Two other products add another component to Lunch Actually. Integration With Peerage Matchmaking offers access to a database of elite dating options across Southeast Asia, as well as the ability to send gifts. And Viola.AI, a love advice app that uses machine learning, offers singles and couples dating and relationship advice.

“We have a lot of options,” Violet said. “We have more than 100 full-time associates and regional footprints in five countries in Asia. But, most importantly, we have helped more than 4,000 couples find happiness.”

Matchmakers Introduce Those Who May Not Otherwise Meet

Violet attributes much of the company’s success to its experienced matchmaking team. Not only do team members have the autonomy to operate in the best interest of their clients, but they also have regular meetings with Violet to discuss issues and success.

“When you empower associates with purpose and give them the support to grow, that’s when you can really see your company scale,” Violet said.

Lunch Actually has developed many successful matches as a result of its positive company culture. Sometimes, the matches are unexpected by clients, as they might be paired with someone who, on paper, doesn’t meet all of their expectations. But because they trust the matchmakers, daters are often willing to spend time with partners they wouldn’t otherwise choose.

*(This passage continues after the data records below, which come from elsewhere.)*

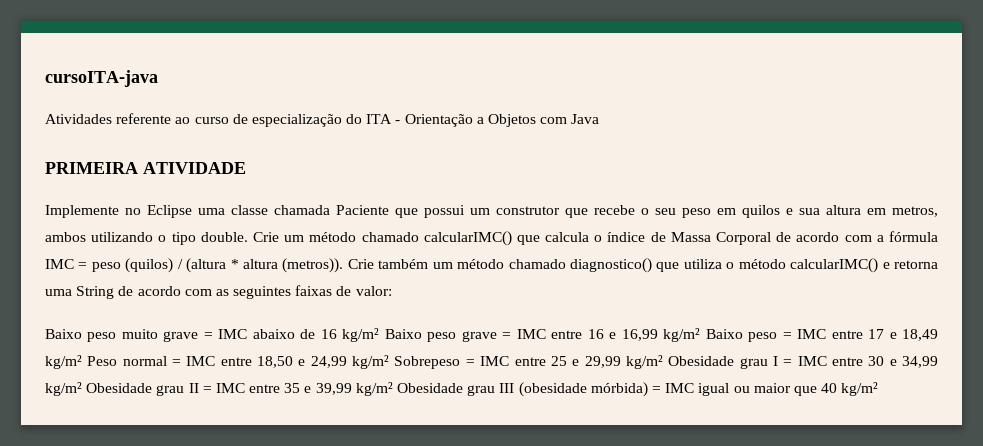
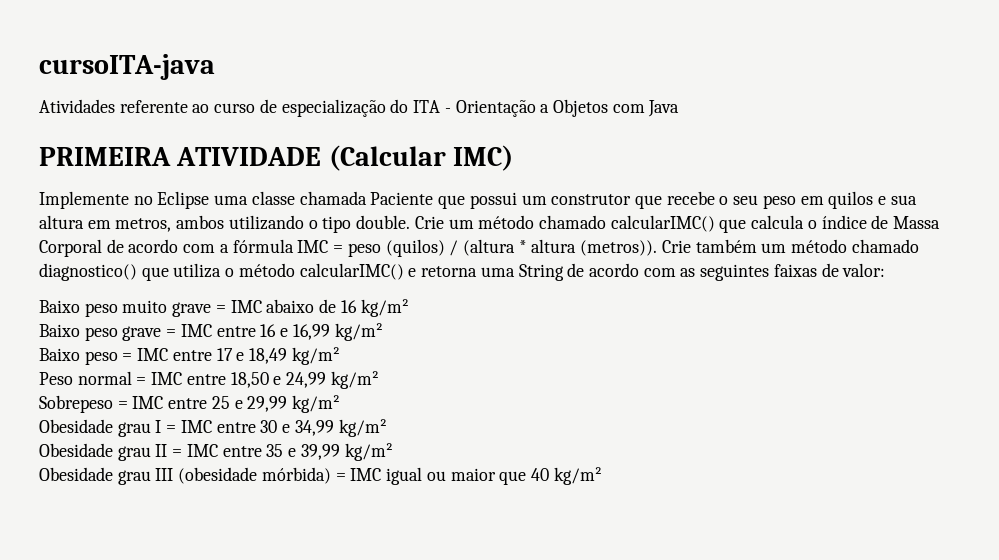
(246, 168) none -> [328,145,514,171] (Calcular IMC)
(380, 335) none -> (409, 308) //
(701, 335) none -> (383, 332) //
(82, 362) none -> (340, 356) //
(390, 362) none -> (379, 380) //
(663, 362) none -> (341, 404) //
(82, 389) none -> (387, 428) //
(393, 389) none -> (393, 452) //

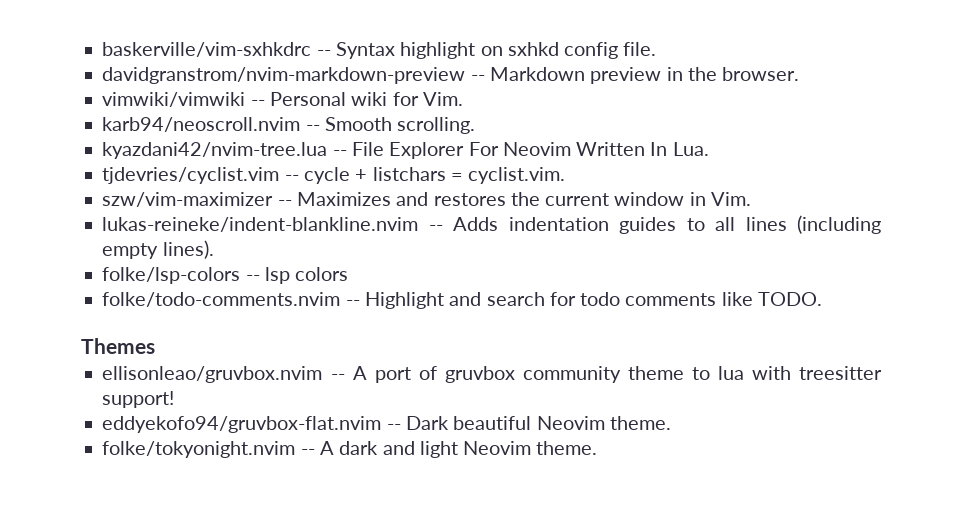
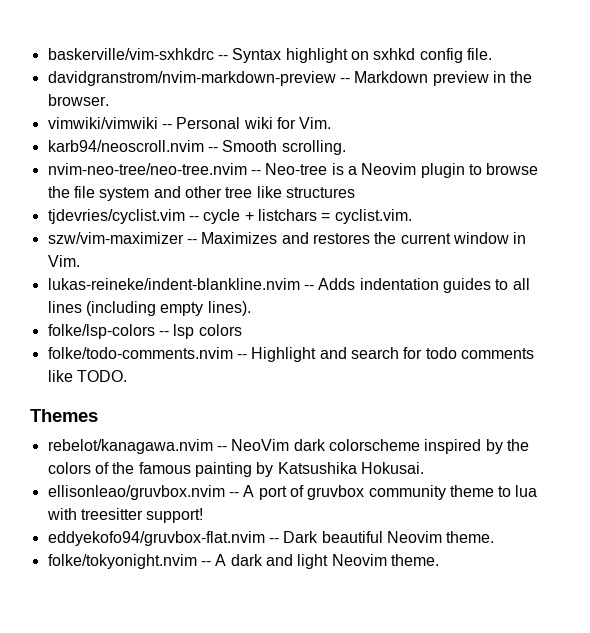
[102,142,709,159] kyazdani42/nvim-tree.lua -- File Explorer For Neovim Written In Lua. -> [47,163,539,178] [47,186,355,201] nvim-neo-tree/neo-tree.nvim -- Neo-tree is a Neovim plugin to browse the file system and other tree like structures
(155, 346) none -> [47,439,529,454] [47,462,424,477] // rebelot/kanagawa.nvim -- NeoVim dark colorscheme inspired by the colors of the famous painting by Katsushika Hokusai.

Photo of Violet Lim, Co-Founder and CEO of Lunch Actually

Violet Lim is proud of the impact Lunch Actually has had on daters throughout Southeast Asia.

Violet told the story of one of these unexpected couplings. Chris, a lawyer, was paired up with Ben, a juggler and unicyclist. At first, Chris was furious at the match, believing that Ben wasn’t suitable.

“But we realized that they were very compatible. They have many similar values, as well as sharing a similar sense of humor,” Violet said.

Eventually, Chris agreed to the date. The matched pair got along famously, and, to Chris’ surprise, were engaged within three months. They now have two children.

“They probably would not have crossed paths had they not met through Lunch Actually,” Violet notes.

Ben and Chris are far from the only match to come out of Lunch Actually, and Violet often takes time to reminisce on all of the pictures and testimonials the company receives from happy couples.

“I don’t have one relationship I’m most proud of — I’m proud of all of them,” she said. “This business is not just about making money; it is about helping people find their lifelong happiness.”

Lunch Actually: Aiming to Create a Million Happy Marriages

Lunch Actually began as a way to pair up busy professionals — like whose with whom Violet worked at CitiBank — with other singles for low-pressure, daytime dates. And even though it is already Southeast Asia’s largest lunchtime dating service, Violet has much larger goals for Lunch Actually.

She has plans to expand the company to three new markets in the next three years, as well as reach out to more singles. The AI team will also roll out more features to help singles connect, and couples build their partnerships.

Lunch Actually also has its sights set on what it describes as a Big Hairy Audacious Goal (BHAG): creating 1 million happy marriages.

“There’s nothing more fulfilling than knowing that you’ve helped not just one person, but also generations to come. The result of what we do is so tangible. Many couples have thanked us because, without us, they wouldn’t have met and made a new family.” — Violet Lim, Co-Founder and CEO of Lunch Actually

For that goal to become a reality, the company is maximizing every lunch date it sets up. After all, the stakes are lower than they are with traditional dating because of the setting. And getting to know someone over lunch can feel more natural.

“Rather than always eating with people you already know, why not lunch with someone you do not know?” Violet asks. “Who knows, something might come out of it.”

And 14 years after she came up with a company that could combat her co-workers’ loneliness, she is pleased that she took a leap of faith to pursue matchmaking.

“There’s nothing more fulfilling than knowing that you’ve helped not just one person, but also generations to come,” she said. “The result of what we do is so tangible. Many couples have thanked us because, without us, they wouldn’t have met and made a new family.”

With this effective a model, then, perhaps it won’t be too long until Lunch Actually reaches its BHAG.